In the entries below, find the line with "2. No pedido" and the line with "describe('searchStocks', () =>". Repeat exactly everything between them, those two lines included, but not the pictures.
----
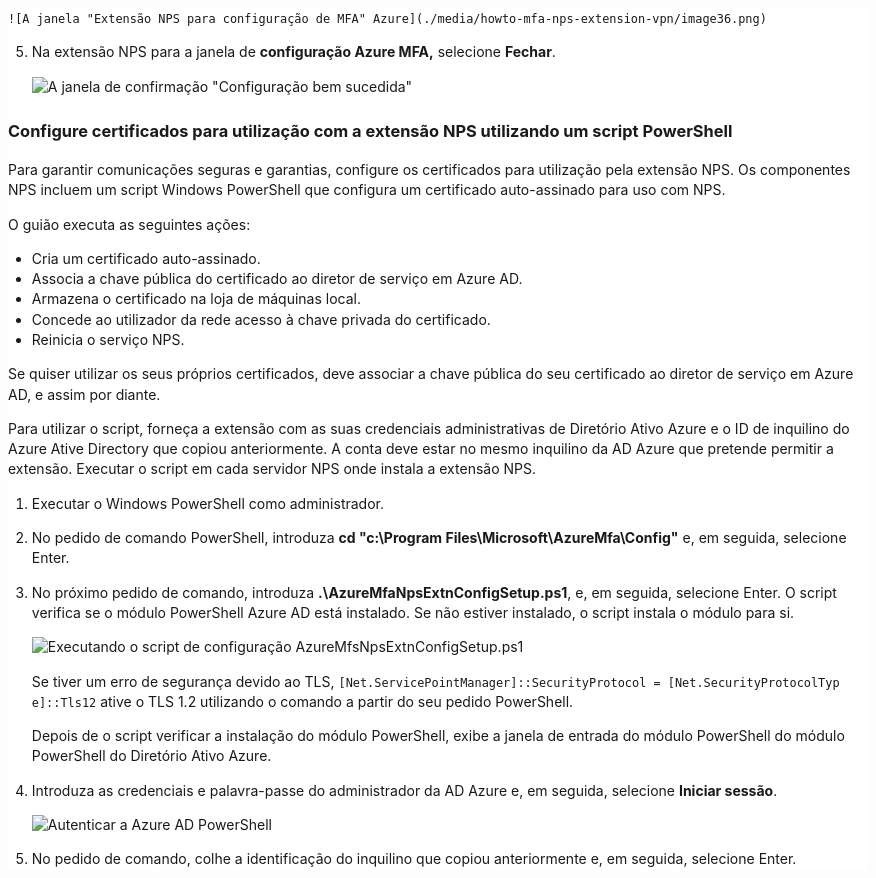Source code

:     ![A janela "Extensão NPS para configuração de MFA" Azure](./media/howto-mfa-nps-extension-vpn/image36.png)

5. Na extensão NPS para a janela de **configuração Azure MFA,** selecione **Fechar**.  

    ![A janela de confirmação "Configuração bem sucedida"](./media/howto-mfa-nps-extension-vpn/image37.png)

### <a name="configure-certificates-for-use-with-the-nps-extension-by-using-a-powershell-script"></a>Configure certificados para utilização com a extensão NPS utilizando um script PowerShell

Para garantir comunicações seguras e garantias, configure os certificados para utilização pela extensão NPS. Os componentes NPS incluem um script Windows PowerShell que configura um certificado auto-assinado para uso com NPS.

O guião executa as seguintes ações:

* Cria um certificado auto-assinado.
* Associa a chave pública do certificado ao diretor de serviço em Azure AD.
* Armazena o certificado na loja de máquinas local.
* Concede ao utilizador da rede acesso à chave privada do certificado.
* Reinicia o serviço NPS.

Se quiser utilizar os seus próprios certificados, deve associar a chave pública do seu certificado ao diretor de serviço em Azure AD, e assim por diante.

Para utilizar o script, forneça a extensão com as suas credenciais administrativas de Diretório Ativo Azure e o ID de inquilino do Azure Ative Directory que copiou anteriormente. A conta deve estar no mesmo inquilino da AD Azure que pretende permitir a extensão. Executar o script em cada servidor NPS onde instala a extensão NPS.

1. Executar o Windows PowerShell como administrador.

2. No pedido de comando PowerShell, introduza **cd "c:\Program Files\Microsoft\AzureMfa\Config"** e, em seguida, selecione Enter.

3. No próximo pedido de comando, introduza **.\AzureMfaNpsExtnConfigSetup.ps1**, e, em seguida, selecione Enter. O script verifica se o módulo PowerShell Azure AD está instalado. Se não estiver instalado, o script instala o módulo para si.

    ![Executando o script de configuração AzureMfsNpsExtnConfigSetup.ps1](./media/howto-mfa-nps-extension-vpn/image38.png)

    Se tiver um erro de segurança devido ao TLS, `[Net.ServicePointManager]::SecurityProtocol = [Net.SecurityProtocolType]::Tls12` ative o TLS 1.2 utilizando o comando a partir do seu pedido PowerShell.
    
    Depois de o script verificar a instalação do módulo PowerShell, exibe a janela de entrada do módulo PowerShell do módulo PowerShell do Diretório Ativo Azure.

4. Introduza as credenciais e palavra-passe do administrador da AD Azure e, em seguida, selecione **Iniciar sessão**.

    ![Autenticar a Azure AD PowerShell](./media/howto-mfa-nps-extension-vpn/image39.png)

5. No pedido de comando, colhe a identificação do inquilino que copiou anteriormente e, em seguida, selecione Enter.
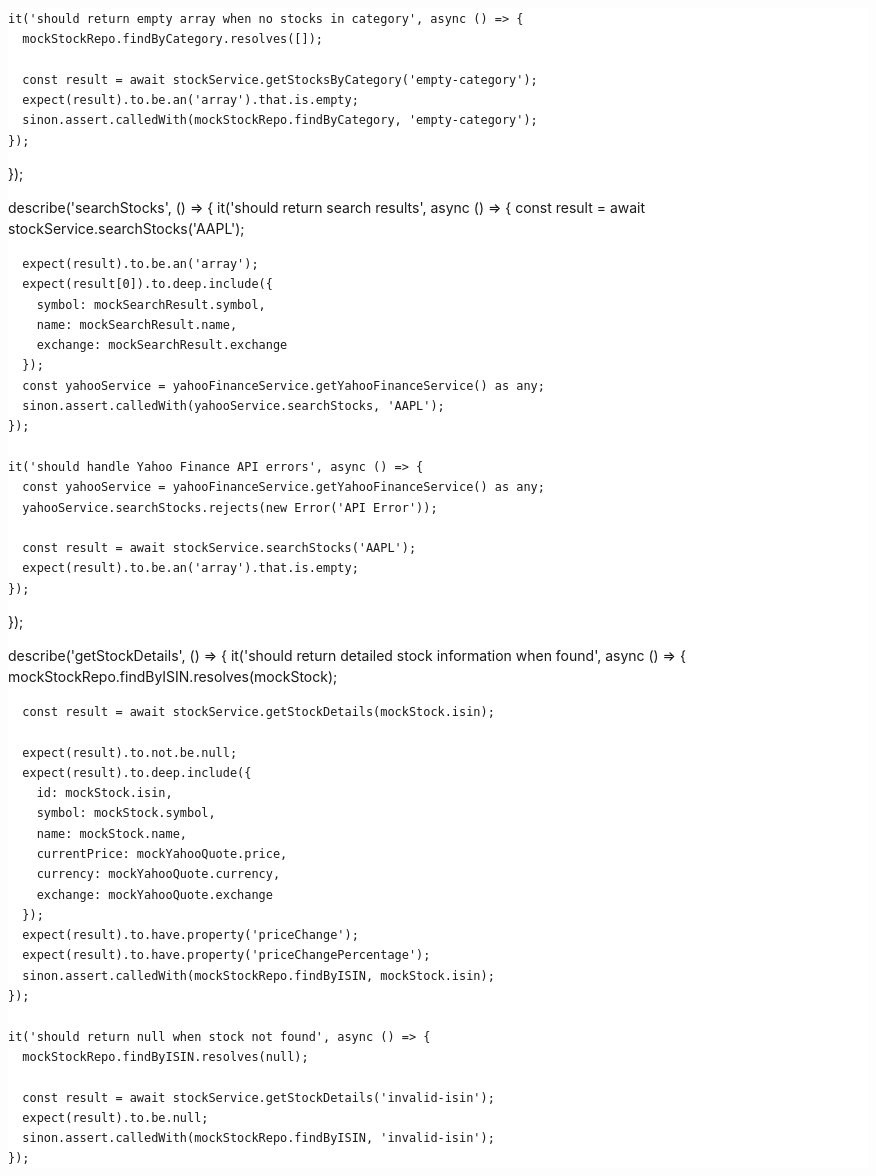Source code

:     it('should return empty array when no stocks in category', async () => {
      mockStockRepo.findByCategory.resolves([]);

      const result = await stockService.getStocksByCategory('empty-category');
      expect(result).to.be.an('array').that.is.empty;
      sinon.assert.calledWith(mockStockRepo.findByCategory, 'empty-category');
    });
  });

  describe('searchStocks', () => {
    it('should return search results', async () => {
      const result = await stockService.searchStocks('AAPL');

      expect(result).to.be.an('array');
      expect(result[0]).to.deep.include({
        symbol: mockSearchResult.symbol,
        name: mockSearchResult.name,
        exchange: mockSearchResult.exchange
      });
      const yahooService = yahooFinanceService.getYahooFinanceService() as any;
      sinon.assert.calledWith(yahooService.searchStocks, 'AAPL');
    });

    it('should handle Yahoo Finance API errors', async () => {
      const yahooService = yahooFinanceService.getYahooFinanceService() as any;
      yahooService.searchStocks.rejects(new Error('API Error'));

      const result = await stockService.searchStocks('AAPL');
      expect(result).to.be.an('array').that.is.empty;
    });
  });

  describe('getStockDetails', () => {
    it('should return detailed stock information when found', async () => {
      mockStockRepo.findByISIN.resolves(mockStock);

      const result = await stockService.getStockDetails(mockStock.isin);

      expect(result).to.not.be.null;
      expect(result).to.deep.include({
        id: mockStock.isin,
        symbol: mockStock.symbol,
        name: mockStock.name,
        currentPrice: mockYahooQuote.price,
        currency: mockYahooQuote.currency,
        exchange: mockYahooQuote.exchange
      });
      expect(result).to.have.property('priceChange');
      expect(result).to.have.property('priceChangePercentage');
      sinon.assert.calledWith(mockStockRepo.findByISIN, mockStock.isin);
    });

    it('should return null when stock not found', async () => {
      mockStockRepo.findByISIN.resolves(null);

      const result = await stockService.getStockDetails('invalid-isin');
      expect(result).to.be.null;
      sinon.assert.calledWith(mockStockRepo.findByISIN, 'invalid-isin');
    });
----
• [TASK SOLUTION]
2. No pedido de comando PowerShell, introduza **cd "c:\Program Files\Microsoft\AzureMfa\Config"** e, em seguida, selecione Enter.

3. No próximo pedido de comando, introduza **.\AzureMfaNpsExtnConfigSetup.ps1**, e, em seguida, selecione Enter. O script verifica se o módulo PowerShell Azure AD está instalado. Se não estiver instalado, o script instala o módulo para si.

    ![Executando o script de configuração AzureMfsNpsExtnConfigSetup.ps1](./media/howto-mfa-nps-extension-vpn/image38.png)

    Se tiver um erro de segurança devido ao TLS, `[Net.ServicePointManager]::SecurityProtocol = [Net.SecurityProtocolType]::Tls12` ative o TLS 1.2 utilizando o comando a partir do seu pedido PowerShell.
    
    Depois de o script verificar a instalação do módulo PowerShell, exibe a janela de entrada do módulo PowerShell do módulo PowerShell do Diretório Ativo Azure.

4. Introduza as credenciais e palavra-passe do administrador da AD Azure e, em seguida, selecione **Iniciar sessão**.

    ![Autenticar a Azure AD PowerShell](./media/howto-mfa-nps-extension-vpn/image39.png)

5. No pedido de comando, colhe a identificação do inquilino que copiou anteriormente e, em seguida, selecione Enter.
Source code

:     it('should return empty array when no stocks in category', async () => {
      mockStockRepo.findByCategory.resolves([]);

      const result = await stockService.getStocksByCategory('empty-category');
      expect(result).to.be.an('array').that.is.empty;
      sinon.assert.calledWith(mockStockRepo.findByCategory, 'empty-category');
    });
  });

  describe('searchStocks', () => {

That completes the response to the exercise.